GA2-60

PACU recovery time in low-dose dexmedetomidine as an adjuvant vs sole propofol sedation for children in MRI

Belzer J, Bell M, Nagoshi M, Ross P
Children's Hospital of Los Angeles, Los Angeles, CA, USA

Purpose: Dexmedetomidine as a low-dose adjunct to propofol sedation reduces airway intervention and improves hemodynamics in pediatric patients undergoing Magnetic Resonance Imaging(MRI). As a sole sedative, higher doses of dexmedetomidine may contribute to delayed recovery. It is unknown if its use as an adjunct prolongs post anesthesia care unit (PACU) recovery time. We hypothesized the addition of low-dose dexmedetomidine to propofol for pediatric MRI cases would not extend PACU recovery time relative to propofol-only sedation.
Methods: We conducted a retrospective chart review at Children’s Hospital Los Angeles (CHLA) of all ASA class 1-3 patients (age 1 month to 20 years) sedated for MRI between November 1 and December 31, 2016. The standard of care (non-protocol) for CHLA MRI sedation is: propofol induction (2-3mcg/kg), maintenance on propofol infusion (250-300mcg/kg/min) and boluses titrated to a Ramsay sedation score of 5 or 6 (group P). At the anesthesiologist’s discretion patients may receive a bolus of 0.5 mcg/kg dexmedetomidine at induction and up to one more 0.5mcg/kg bolus at least 60 minutes post induction for cases over two hours (group D+P).
Primary outcome was PACU recovery time. Recovery time is from the first PACU vital check until PACU nurse scored patient ≥9 on the Modified Aldrete Scoring System. Secondary outcomes were total propofol dose [(dose administered:mcg)/(body weight:kg)/(anesthesia time:min)] and airway interventions (number of patients). Recovery time (min) and total administered propofol dose (mcg/kg/min) were compared between groups using the Wilcoxon rank sum test. Airway intervention analyzed by Chi-squared test.
Results: We identified 173 children in P and 129 in D+P. Median dexmedetomidine dose in the D+P cohort was 0.50 mcg/kg (IQR:0.45 - 0.62). Total propofol dose (mcg/kg/min) in P (214.7; IQR:182.3 - 252.9) was higher (p<0.0001) than D+P (147.6; IQR:127.5 - 180.9). No difference seen in recovery time (min) [P: 28(17-39) vs.
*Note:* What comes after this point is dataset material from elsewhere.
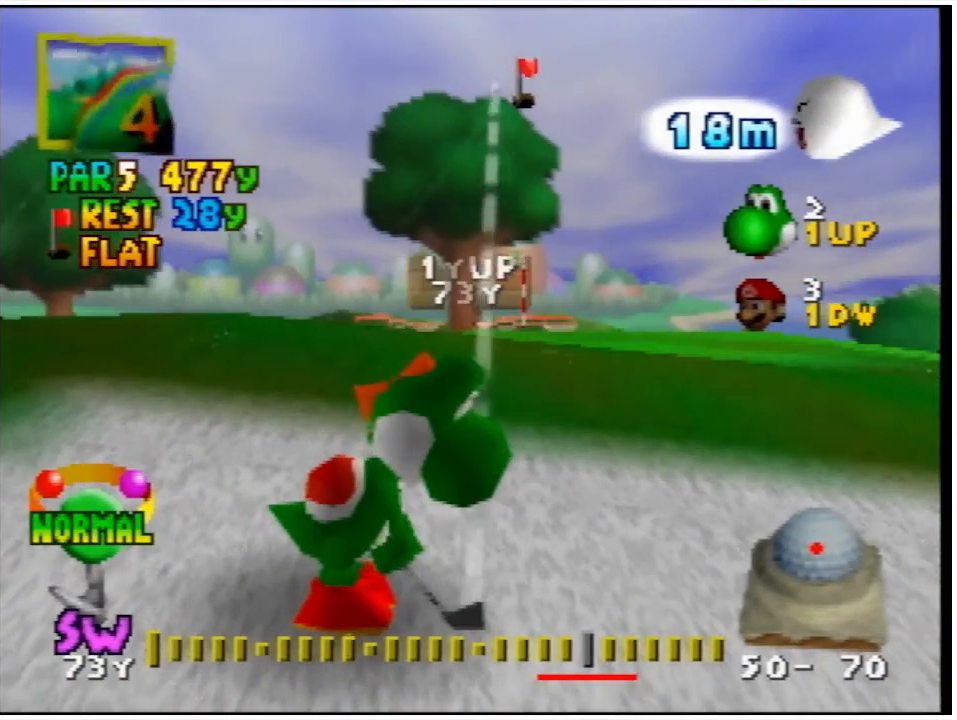
{"buttons": [], "left_stick": "center", "events": [[233, "left_stick", "left"], [300, "left_stick", "center"]]}
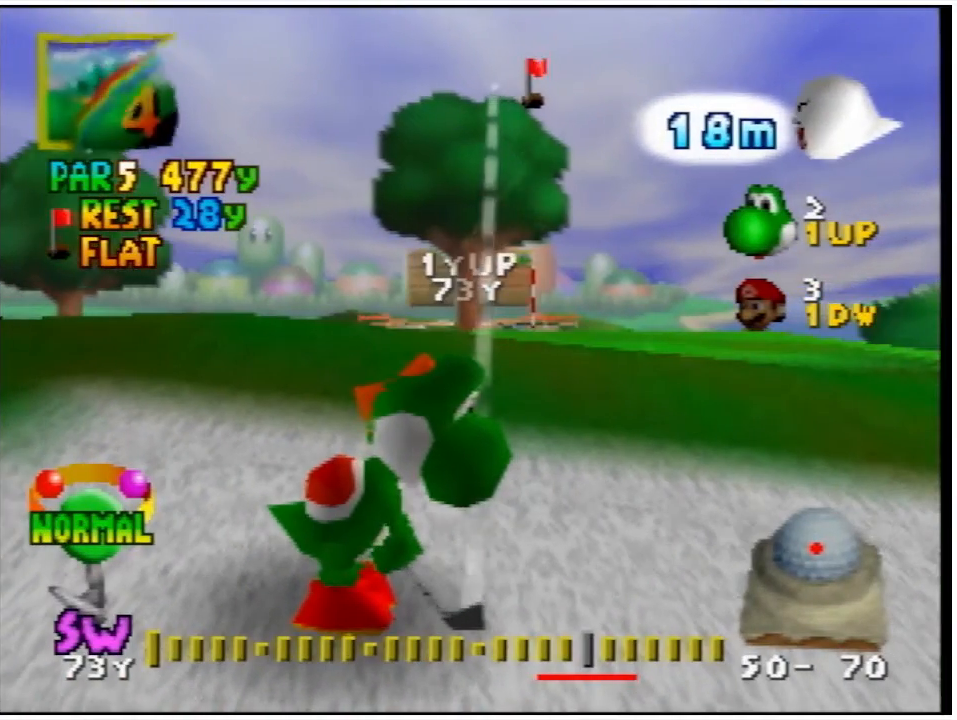
{"buttons": [], "left_stick": "center", "events": []}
D+P: 27(18-41); p=0.997]. The number of patients requiring airway support was greater in P compared to D+P (15/173 vs 3/129; p=0.021).
Discussion: Dexmedetomidine as a low-dose adjunct to propofol for pediatric MRI sedation does not prolong post-procedural recovery time and reduces the need for intra-procedural airway support. Lower intra-operative propofol infusion rates likely decrease airway interventions. Total propofol dose is also lower, leading to decreased plasma concentration and more rapid recovery. These findings support the use of low-dose dexmedetomidine as an adjunct to propofol-based procedural sedation in children.
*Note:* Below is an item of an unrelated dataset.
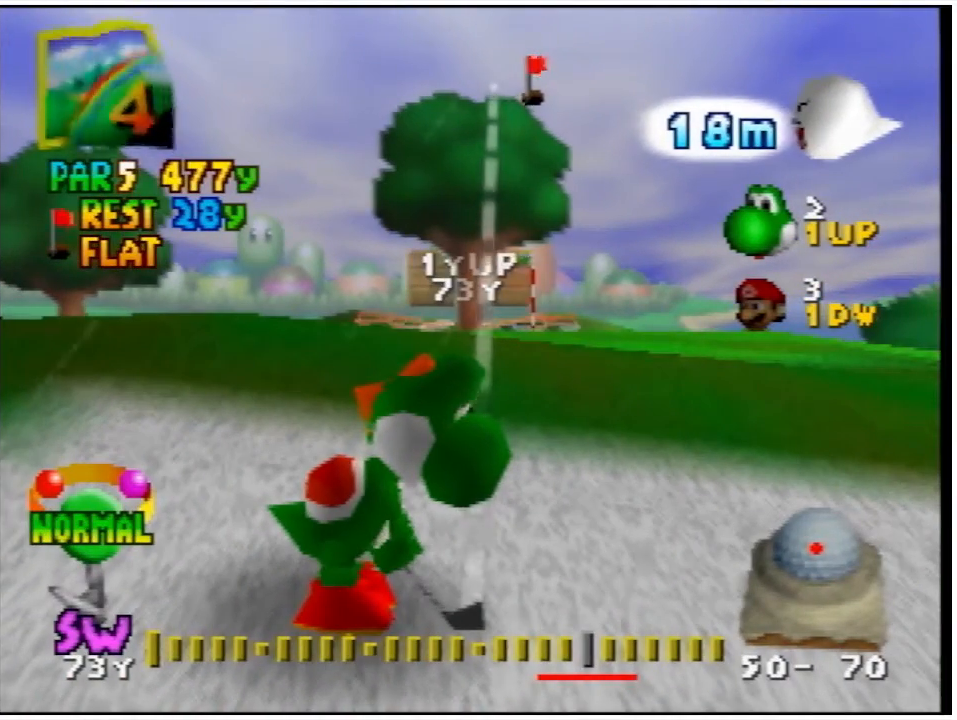
{"buttons": [], "left_stick": "center", "events": []}
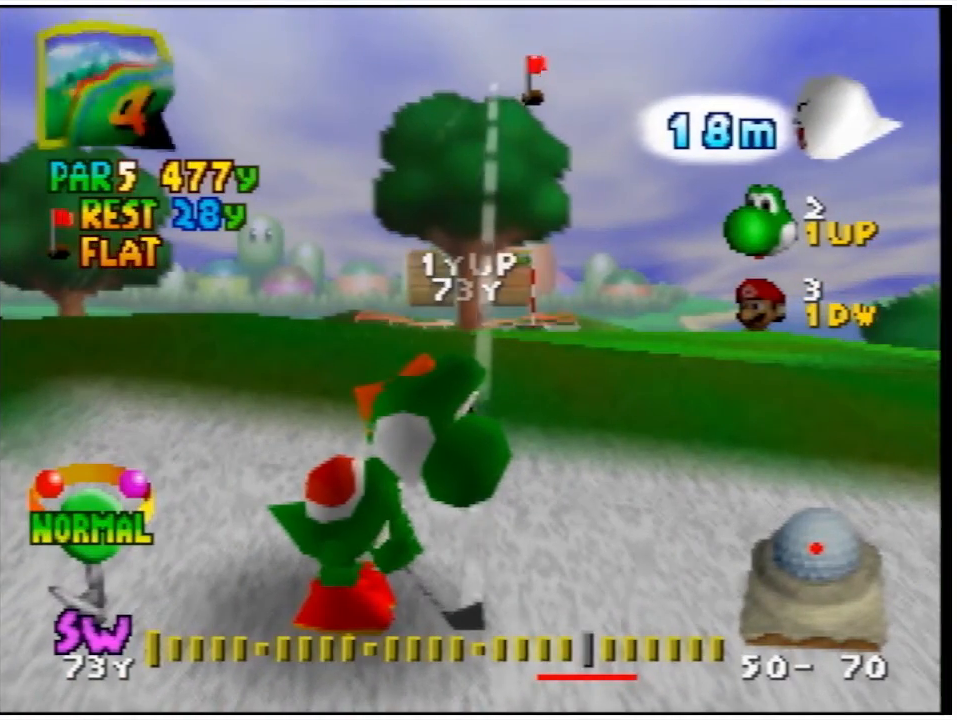
{"buttons": [], "left_stick": "center", "events": []}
Conclusion: Low-dose dexmedetomidine (0.5 mcg/kg) as an adjuvant to propofol sedation does not prolong PACU recovery time, reduces total propofol dose, and is associated with fewer intra-procedural airway interventions.
1. Wu J, et al. Comparison of propofol and dexmedetomidine techniques in children undergoing magnetic resonance imaging. Paediatr Anaesth. 2014 Aug;24(8):813-8.
Heard C, et al. A comparison of dexmedetomidine-midazolam with propofol for maintenance of anesthesia in children undergoing magnetic resonance imaging. Anesth Analg. 2008 Dec;107(6):1832-9.